Entretanto, para quem não tiver lido, ficam, também, as belíssimas palavras de William Carvalho numa recente entrevista.

Algum dia pensou que aquele miúdo de Mira Sintra poderia um dia ser campeão europeu?

Aquele miúdo de Mira Sintra, como todos os outros, sempre teve sonhos e jogar na seleção nacional era um deles. Felizmente pude concretizá-lo. Pensar especificamente em ser campeão europeu, acho que não, mas sempre tive o sonho de jogar pelo meu país.

Portanto valeram a pena todos os sacrifícios feitos para ser jogador…

Sempre soube, porque sempre fui assim educado, que para chegar a algum lado tinha de fazer sacrifícios. Mas eu não era especial: havia muitos miúdos como eu a fazer sacrifícios. Muitos miúdos tinham de sair de casa dos pais aos 13 anos e ir viver para a Academia, coisa que eu não tive de fazer. Sei que para esses rapazes foi muito difícil.

Mas para o próprio William não foram tempos fáceis…

Sim, não foram. Tinha de apanhar vários autocarros, por exemplo. Apanhava o autocarro de Mira Sintra para a estação do Cacém, do Cacém ia de comboio até Entrecampos e em Entrecampos apanhava o metro para o Campo Grande. Depois no Campo Grande tínhamos um autocarro do clube para nos levar para Alcochete. Fazia isto todos os dias.

E chegava a casa às dez da noite todos os dias…

Sim, porque estudava. Durante o dia estava nas aulas, depois tinha de estar no Campo Grande entre as 17 e as 18 horas para ir para Alcochete e voltava já muito à noite.

Era duro?

Era cansativo, mas sabia que se queria atingir um nível alto tinha de fazer esse esforço.

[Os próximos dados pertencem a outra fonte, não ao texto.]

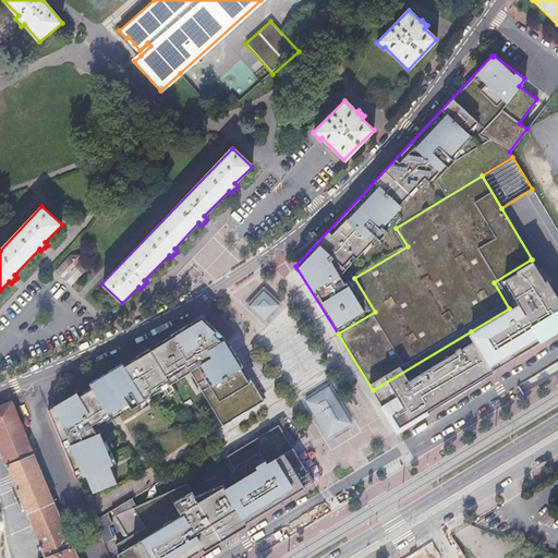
[(87,262),(82,255),(72,255),(57,271),(72,287),(87,270),(87,262)]
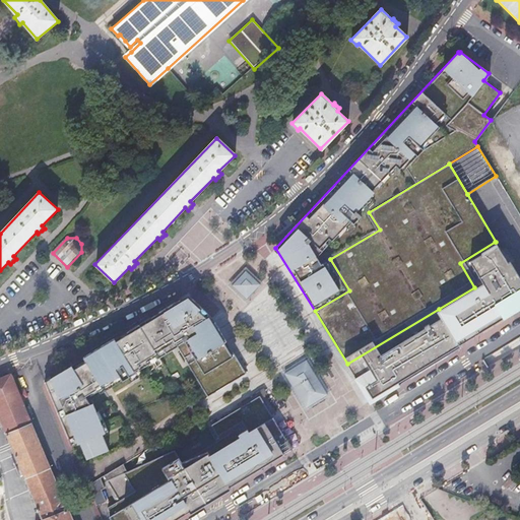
[(519,308),(519,282),(512,269),(509,265),(495,242),(460,263),(474,287),(439,309),(462,345),(467,342),(466,340),(500,320),(519,308)]
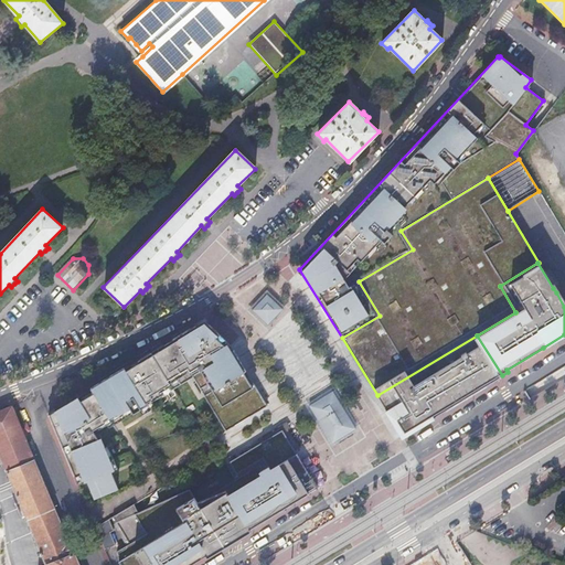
[(266,295),(252,310),(267,326),(281,309),(266,295)]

O William já disse que havia outros miúdos que faziam tantos ou mais sacrifícios, por isso a dúvida é: o que o distinguia a si para chegar hoje a campeão da Europa?

Não é fácil responder. Joguei com colegas que tinham tanta ou mais qualidade do que eu, que fizeram tantos ou mais sacrifícios do que eu… Acho que é acima de tudo uma questão de trabalho e de oportunidade. Graças a Deus tive um treinador que apostou em mim e até hoje estou-lhe grato por ter apostado em mim.

Que é o Leonardo Jardim.

Exatamente.

Mas antes disse ainda saiu para o Fátima, primeiro, e para o Cercle Brugge, depois…

Faz parte do que é ser futebolista. Fui para o Fátima no primeiro ano de sénior, fiquei seis meses, até depois sair em janeiro para a Bélgica, onde fiquei um ano e meio. Foi difícil, foi a primeira vez que saí de casa e que fiquei longe dos meus pais. Foram duas experiências importantes, porque me fizeram crescer como pessoa e como jogador. Sobretudo a Bélgica foi importante, onde estava sozinho e não falava a língua.

Foi aí que aprendeu a cozinhar?

[risos] Não, cozinhar é uma arte que ainda não domino. Não sei cozinhar.

E no meio disto tudo qual foi a importância do estágio no Canadá?

Foi decisivo. Antes de mais porque me permitiu mostrar-me ao treinador para lutar por um lugar e depois porque concretizei o sonho de começar a representar o meu Sporting.

Por falar nisso, o que é que faz um miúdo de 13 anos dizer que não ao Benfica?

A paixão pelo Sporting. Sendo sportinguista e sabendo que o Sporting apostava mais nas camadas jovens, achei que entre um clube e outro não havia escolha.

O Sami ficou chateado consigo quando recusou assinar pelo Benfica?

[risos] O Sami jogava no Mira Sintra, mas era mais velho. Então quando fui treinar ao Benfica ele foi lá ter comigo, a dizer-me para ficar, que era um grande clube. Mas não foi possível, queria mesmo era o Sporting…

Mas não pensou que o Benfica era um comboio que podia não voltar a passar?

Pensei, até porque o Benfica foi o primeiro grande a abordar-me. Cheguei a ir treinar ao Seixal. Mas depois, felizmente, apareceu o Sporting.

Essa paixão pelo Sporting foi-lhe passada pelo seu pai, certo?

É uma coisa difícil. Não sei se sou do Sporting pelo meu pai, porque não me lembro de quando comecei a ser do Sporting. Mas é verdade que o meu pai foi sempre foi sportinguista e que eu desde pequenino via os jogos do Sporting.